From the user’s perspective, \( J_{v} \) could be further represented as the number of stimulations in the user’s angle of view. The experimental results show that the average angle of view is 9.43° with a standard deviation of 1.85° for the 4.5-in device, 10.94° with a standard deviation of 2.14° for the 5.2-in device, 16.67° with a standard deviation of 3.38° for the 8-in device, and 19.54° with a standard deviation of 3.13° for the 10-in device. The performed rmANOVA indicates that the differences in angle of view among the four devices are statistically significant (p < .001). The MPT for each participant as a function of angle of view is shown in Fig. 11(a), which reveals a positive correlation between angle of view and MPT. The normalized data show a clear correlation between MPT and angle of view as the ratio corresponding to the average value of individual participant; see Fig. 11(b).

Fig. 11.
figure 11

The relation of (a) MPT as a function of angle of view and (b) normalized MPT as a function of normalized angle of view

In addition, the experiment reveals that participants tend to position different dimensions of mobile devices within a range of more similar angles of view, but not similar enough to obtain the exact same angle of view for different screens. Namely, for larger screens at further distances and vice versa, the tendency is consistent with the results of previous research on fixed displays [7]. A reference angle of view of the four devices, which is derived from the average viewing distance of each user, is depicted in Fig. 12 to contrast with the actual angle of view. Compared to the reference angle of view, which assumes that the devices are positioned at the same distance, this reveals that the actual angle of view covers a narrower range of angles and is more reflective of the certain conditions for the interactive process.

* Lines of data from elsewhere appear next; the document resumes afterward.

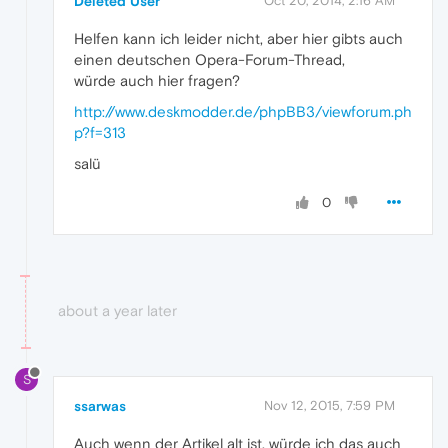
Deleted User
Oct 20, 2014, 2:16 AM
Helfen kann ich leider nicht, aber hier gibts auch
einen deutschen Opera-Forum-Thread,
würde auch hier fragen?
http://www.deskmodder.de/phpBB3/viewforum.ph
p?f=313
salü
0
about a year later
S
ssarwas
Nov 12, 2015, 7:59 PM
Auch wenn der Artikel alt ist, würde ich das auch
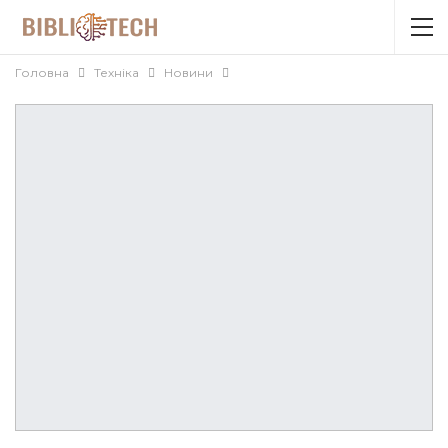
Головна
Техніка
Новини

The supposition is that users are familiar with particular viewing distances and have the tendency to position devices in the respective useful field of view (uFOV), and the reduced distance of eye movement facilitates user performance.

Fig. 12.
figure 12

Difference between range of actual angle of view and range of referenced angle of view

5 Discussion

This research introduces the concept of visual flux to describe the process of physical interaction between users and mobile devices and utilizes the unit visual flux as a datum to compare the user performance under different screen dimensions. This approach could depict the condition of receiving information under the mid-short time span (<300 s). Based on the data of device dimensions and relative user posture, this research proposes an alternative perspective for portraying users’ physical interaction process with mobile devices. Under the specifically controlled stimulation, the proposed concept could offer a quantitative index for design across platforms in fields where the consistent user experience across different screen sizes is crucial, such as mobile gaming, in both hardware manufacturing and application development. Furthermore, the physical interaction reconstruction system of this research offers a more intuitive and detailed point of study for understanding the physical process of human–computer interaction. Future research based on this concept could be conducted to extend the screen dimensions to laptops, desktops, or even projectors or scale the sizes down to wearable devices and head-mounted devices to explore a deeper understanding between visual stimulation and user feedback across the entire spectrum of informative glasses.